Pages

Thursday, May 26, 2011

Fake dating

Well, the New York Times has done it again. I'm quite certain that I should avoid sipping my coffee when I venture onto their Fashion and Style page. My computer would probably fail to operate, as the coffee would likely land on the keyboard in my shock.

So, what is it this time?

"Cloud Girlfriend" -- a new website that allows users to create a fake profile in order to find other people with fake profiles to begin a fake relationship, with the thought that perhaps the fake relationship could become real.

No, I'm not kidding.

From the story:



The new incarnation of the company raises interesting questions: Can two consciously misrepresented people flirt privately and rewardingly? And can that experience blossom into a relationship?

The online gaming world indicates there’s potential. Mr.
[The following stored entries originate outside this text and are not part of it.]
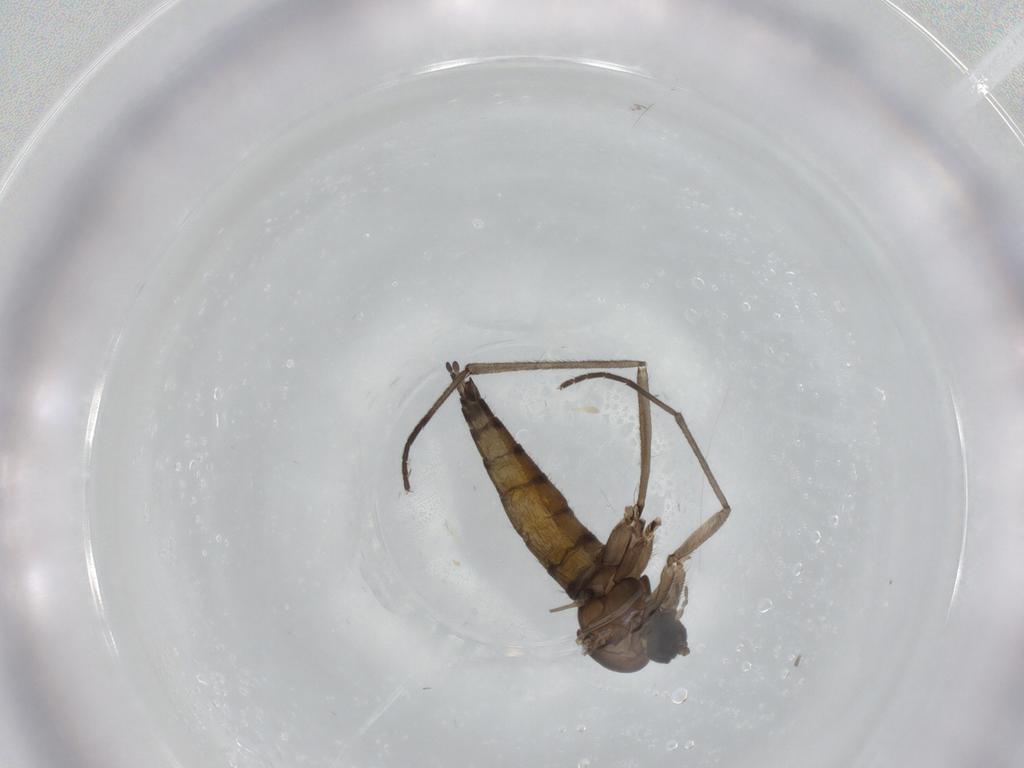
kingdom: Animalia
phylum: Arthropoda
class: Insecta
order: Diptera
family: Sciaridae
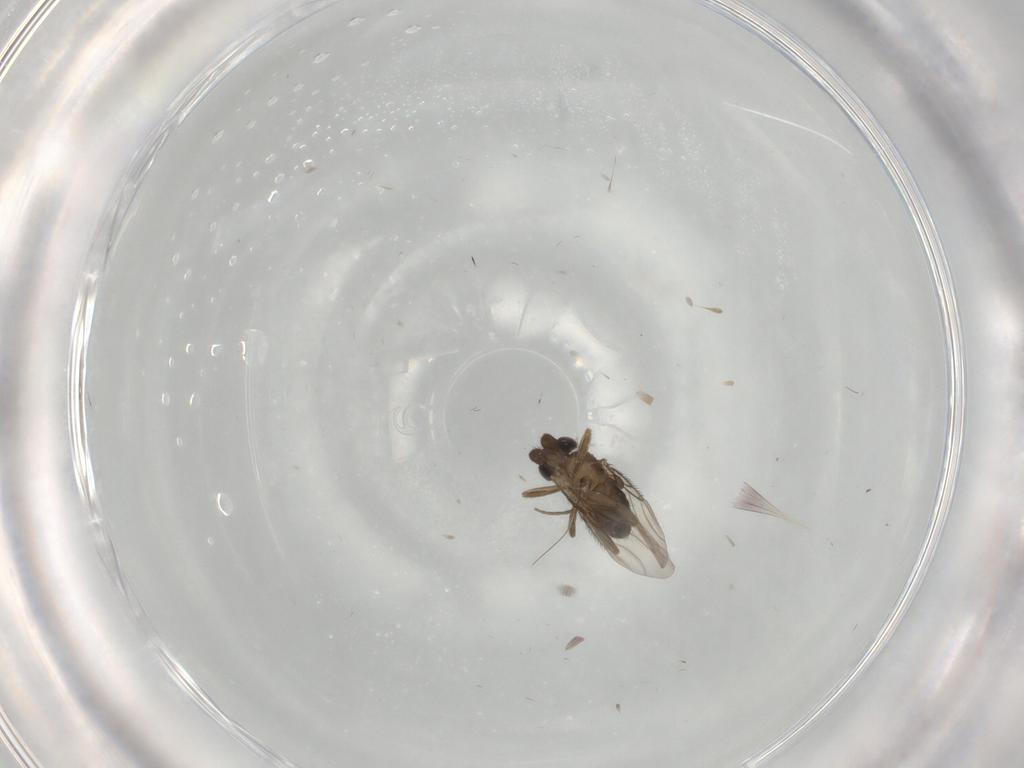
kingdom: Animalia
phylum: Arthropoda
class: Insecta
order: Diptera
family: Phoridae
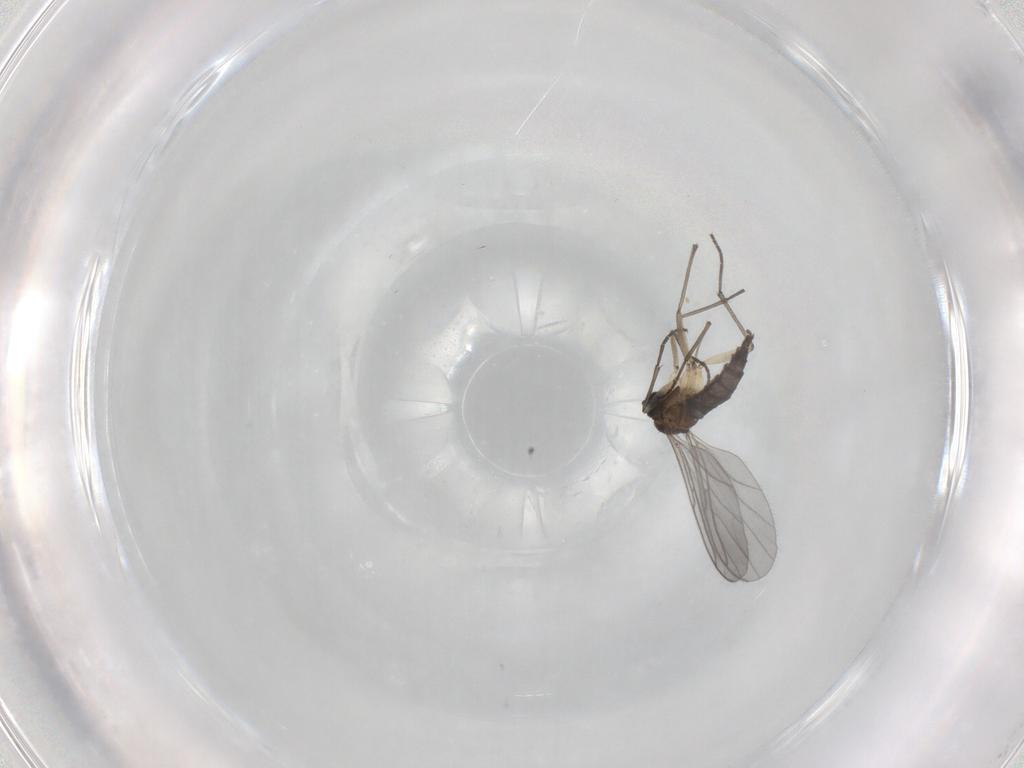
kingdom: Animalia
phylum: Arthropoda
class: Insecta
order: Diptera
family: Sciaridae
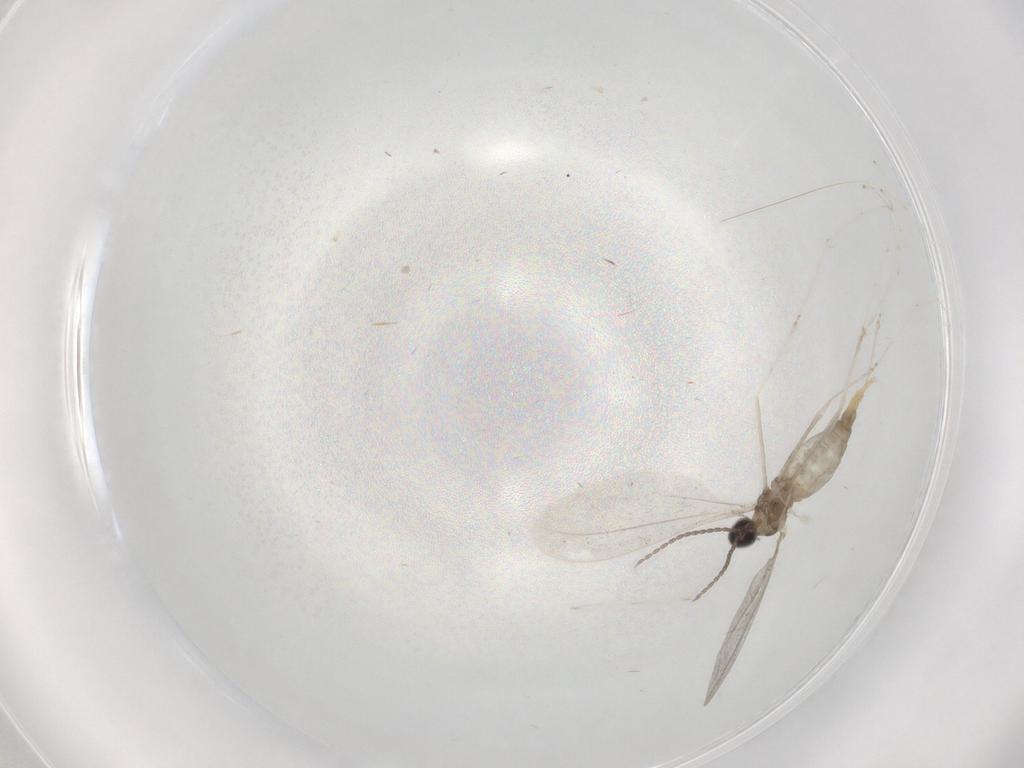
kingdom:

Fuhriman has described the site’s current iteration as a combination of Match.com and Second Life, an online role-playing game wherein users create avatars — idealized selves — to navigate virtual worlds. Players in such games have fallen in love and even married.

Sarah Smith-Robbins, a professor at Indiana University specializing in social media, said that because avatars are highly customizable forms of self-expression, other players can infer things about the player’s true personality from them.
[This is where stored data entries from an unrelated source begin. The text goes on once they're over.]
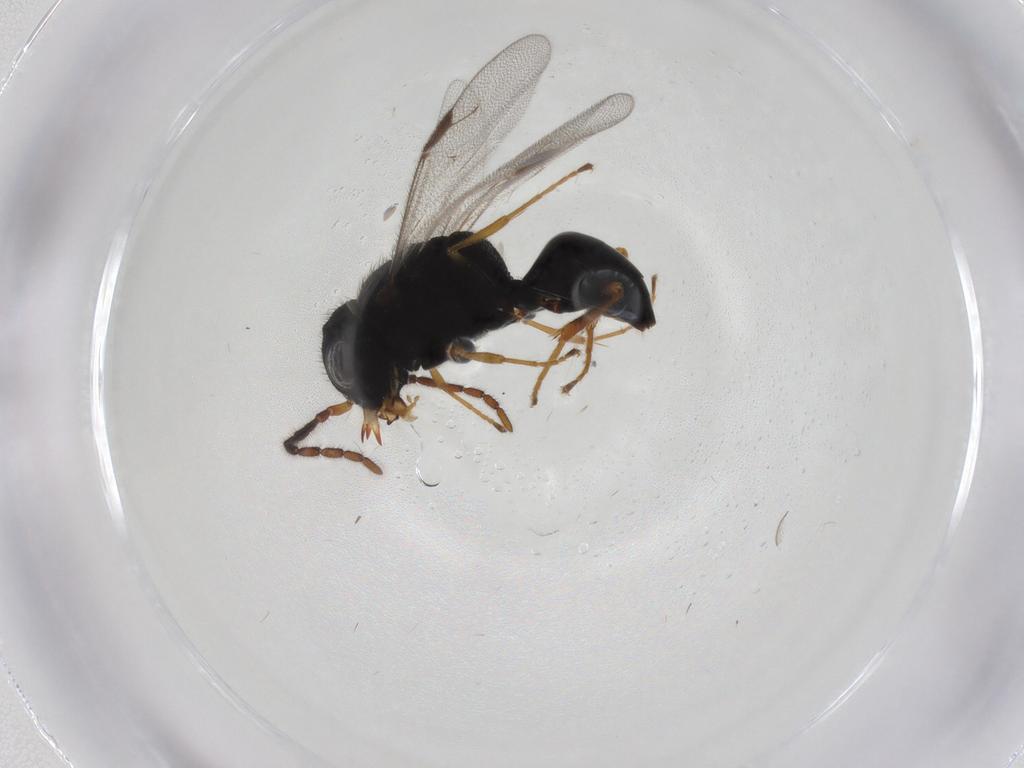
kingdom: Animalia
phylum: Arthropoda
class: Insecta
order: Hymenoptera
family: Dryinidae
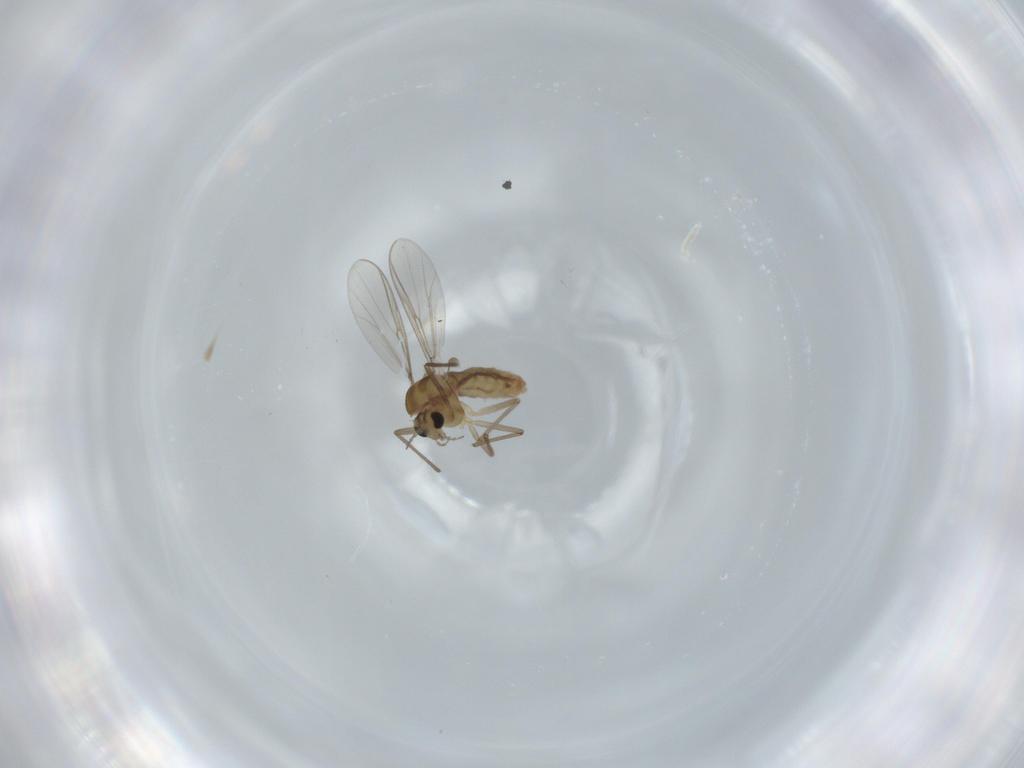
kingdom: Animalia
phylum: Arthropoda
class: Insecta
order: Diptera
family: Chironomidae
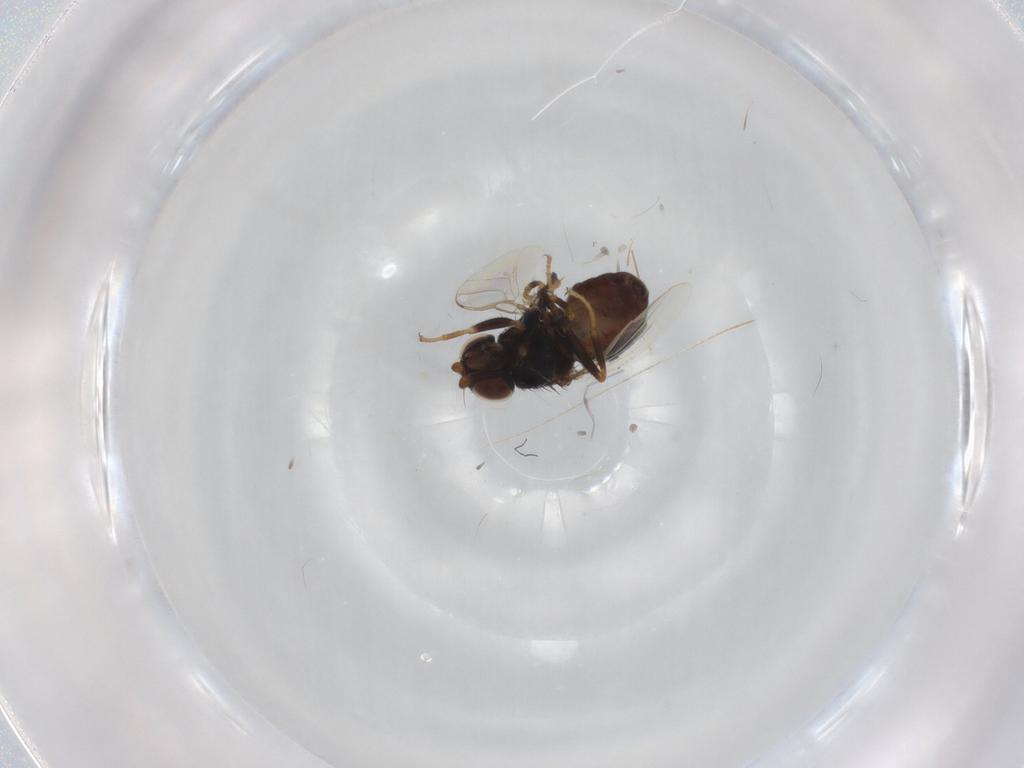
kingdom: Animalia
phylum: Arthropoda
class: Insecta
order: Diptera
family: Chloropidae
Relationships starting with total fabrication could succeed, she guessed, but perhaps not often in meaningful ways.

“It’s going to be the equivalent of a nightclub,” she said, adding, “Maybe you hit it off, and you go home together, but the next day it’s a completely different world.”
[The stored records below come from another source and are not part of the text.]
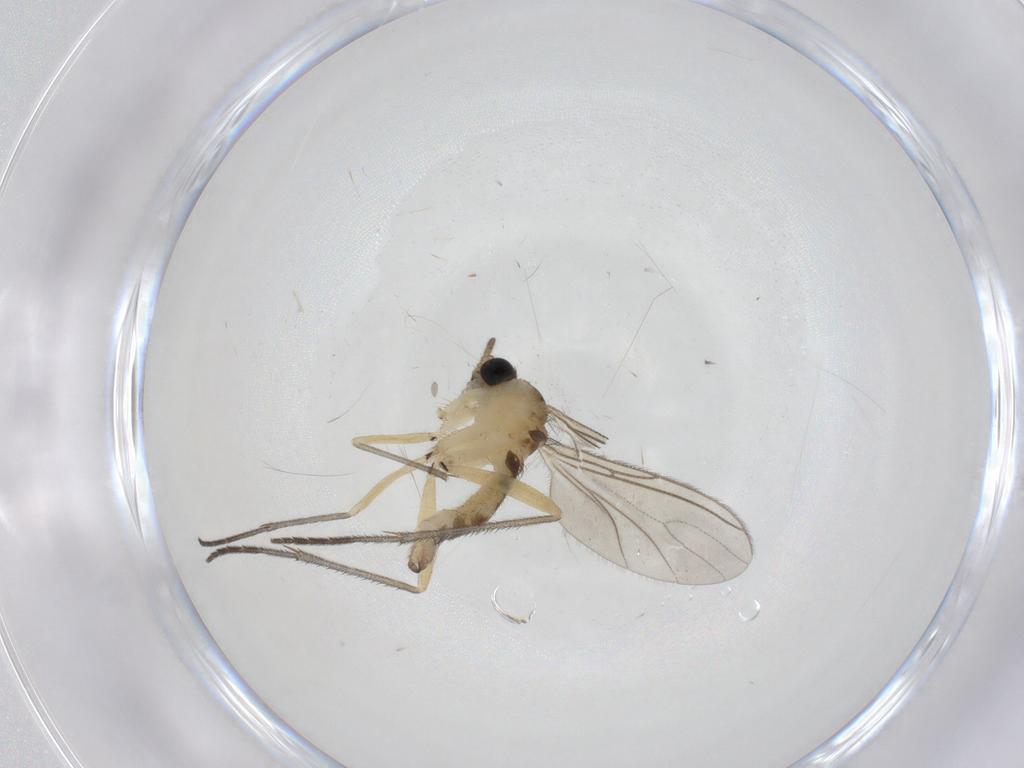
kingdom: Animalia
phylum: Arthropoda
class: Insecta
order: Diptera
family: Sciaridae
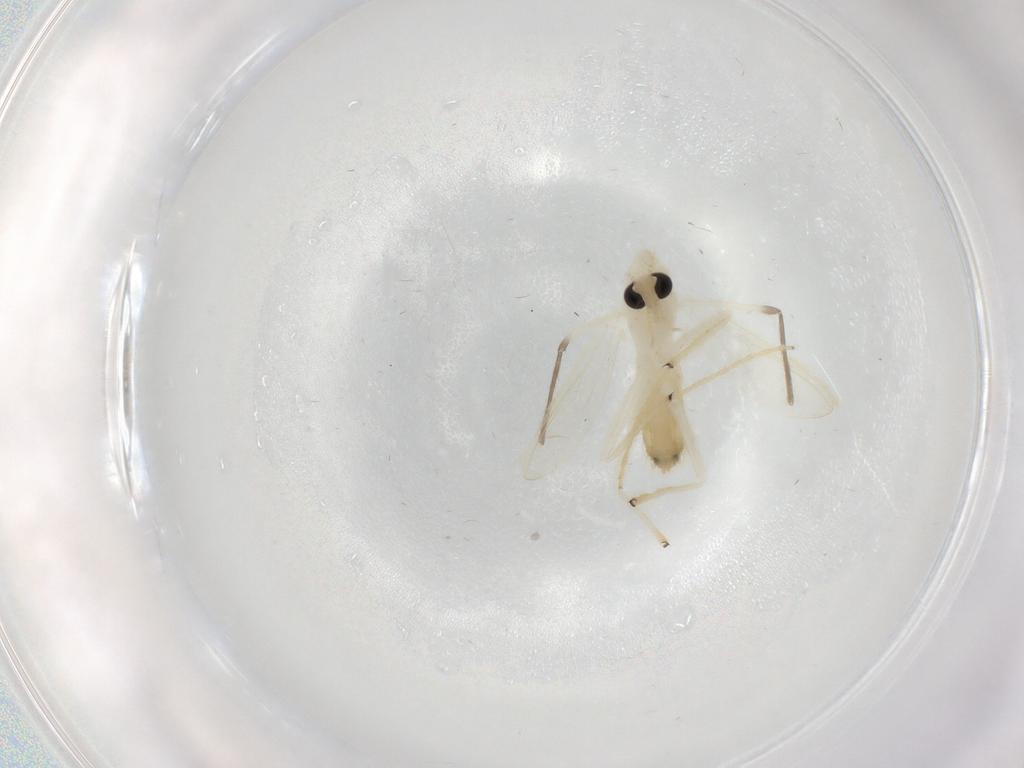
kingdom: Animalia
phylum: Arthropoda
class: Insecta
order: Diptera
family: Chironomidae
It looks like this new venture into online dating has completely missed the magic ingredient of a relationship -- two human persons. How can there possibly be a relationship in which two people are knowingly and willingly attempting to be someone else? But the website's promo video advises, "Feel free to be creative. Remember, you're creating the ultimate you."

There is inherent risk and vulnerability in a real life relationship. Difficult? Certainly. But to take this important ingredient out is to ensure that one's "relationship" will be meaningless, unfulfilling and ultimately degrading. Instead of a relationship that affirms the value of both people, this website can't help but enhance a lack of confidence in who one truly is. And if we can't find ourselves except in a sincere gift of ourselves, and if we can't give of ourselves unless we have an awareness of who we are and what we are giving, then how can a site like this be anything but a dead end street, walking us right into heartache, disappointment and futility?

The logic of "Cloud Girlfriend" is a far cry from the beauty of "Love and Responsibility," in which the future John Paul II ponders the dignity of the human person and how this inherent beauty and goodness can be best affirmed in a loving, chaste relationship. After all, a person can only be loved and never used as an object.